BBC Two’s dark crime drama Murder breaks new ground in an increasingly crowded field.
It is made up of three stand-alone episodes.
The first—The Third Voice—explores the effect of murder on the living who are left behind.
It revolves around three deaths. Leo and Katrina Durridge’s young daughter Sonia died of meningitis while they were on holiday in Rome.
Leo can’t get over it and blames his brother-in-law Rafe who was looking after Sonia.
Detective Sergeant Corrine Evans has just arrived back to work.
She was signed off after trying to investigate her police partner’s death in a road-side hit and run.
The episode opens opens with an old film clip of a young girl, before the camera hones in on the first crime scene.
Leo and Rafe have just been pulled out of the river Tweed on the Scottish Borders after a fishing trip. Despite a few bruises and stitches Leo is alive—Rafe is lying on a coroner’s table.
Leo tells us the river bank collapsed—but a bystander says they heard a third voice.
The Third Voice is directed in a profoundly alienating way.
Each scene is filmed as a stand-alone clip, with only one of the protagonists talking.

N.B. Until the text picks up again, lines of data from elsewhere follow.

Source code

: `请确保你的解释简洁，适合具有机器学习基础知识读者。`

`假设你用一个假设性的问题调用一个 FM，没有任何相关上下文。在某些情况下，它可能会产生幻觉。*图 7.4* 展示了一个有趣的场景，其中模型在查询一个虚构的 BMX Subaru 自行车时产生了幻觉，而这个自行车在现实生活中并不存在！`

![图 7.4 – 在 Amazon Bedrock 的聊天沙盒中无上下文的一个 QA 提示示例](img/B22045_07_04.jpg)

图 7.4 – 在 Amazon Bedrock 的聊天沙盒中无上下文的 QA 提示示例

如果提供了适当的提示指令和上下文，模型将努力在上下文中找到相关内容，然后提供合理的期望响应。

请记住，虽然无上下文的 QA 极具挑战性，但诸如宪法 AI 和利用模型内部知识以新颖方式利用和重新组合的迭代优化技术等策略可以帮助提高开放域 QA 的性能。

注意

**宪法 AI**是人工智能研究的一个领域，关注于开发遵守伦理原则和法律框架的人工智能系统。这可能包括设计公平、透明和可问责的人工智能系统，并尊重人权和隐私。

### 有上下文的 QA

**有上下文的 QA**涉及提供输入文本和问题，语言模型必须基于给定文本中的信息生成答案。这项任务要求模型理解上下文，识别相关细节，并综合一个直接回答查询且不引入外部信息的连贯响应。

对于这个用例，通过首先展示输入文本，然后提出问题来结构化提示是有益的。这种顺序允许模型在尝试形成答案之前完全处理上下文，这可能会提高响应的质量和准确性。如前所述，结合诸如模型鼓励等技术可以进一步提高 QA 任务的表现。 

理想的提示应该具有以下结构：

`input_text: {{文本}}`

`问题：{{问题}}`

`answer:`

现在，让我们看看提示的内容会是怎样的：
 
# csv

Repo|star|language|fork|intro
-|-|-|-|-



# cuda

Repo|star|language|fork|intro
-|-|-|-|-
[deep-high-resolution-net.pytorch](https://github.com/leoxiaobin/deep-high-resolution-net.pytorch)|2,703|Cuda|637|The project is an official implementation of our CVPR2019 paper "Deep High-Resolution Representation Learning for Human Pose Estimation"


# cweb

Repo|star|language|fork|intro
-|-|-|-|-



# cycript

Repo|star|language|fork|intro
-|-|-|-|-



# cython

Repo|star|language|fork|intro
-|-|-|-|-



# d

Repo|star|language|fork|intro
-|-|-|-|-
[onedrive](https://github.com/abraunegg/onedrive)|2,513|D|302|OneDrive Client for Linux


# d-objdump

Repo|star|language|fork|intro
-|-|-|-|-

This makes the dialogue intense, although it can also feel disjointed and hard to follow at times. New characters are introduced without warning.
But it is very powerful when you are exposed to the protagonists’ personal struggles. For example, Evans questions the coroner’s assertion that Rafe died from a stab wound from a six inch blade—and then complains bitterly to us about his mocking.
The writers pored over police reports of real crimes to put together the show.
Its power is in its forcing us to think about the issues behind the events.
That’s what makes Murder different from other crime dramas that have saturated our television screens.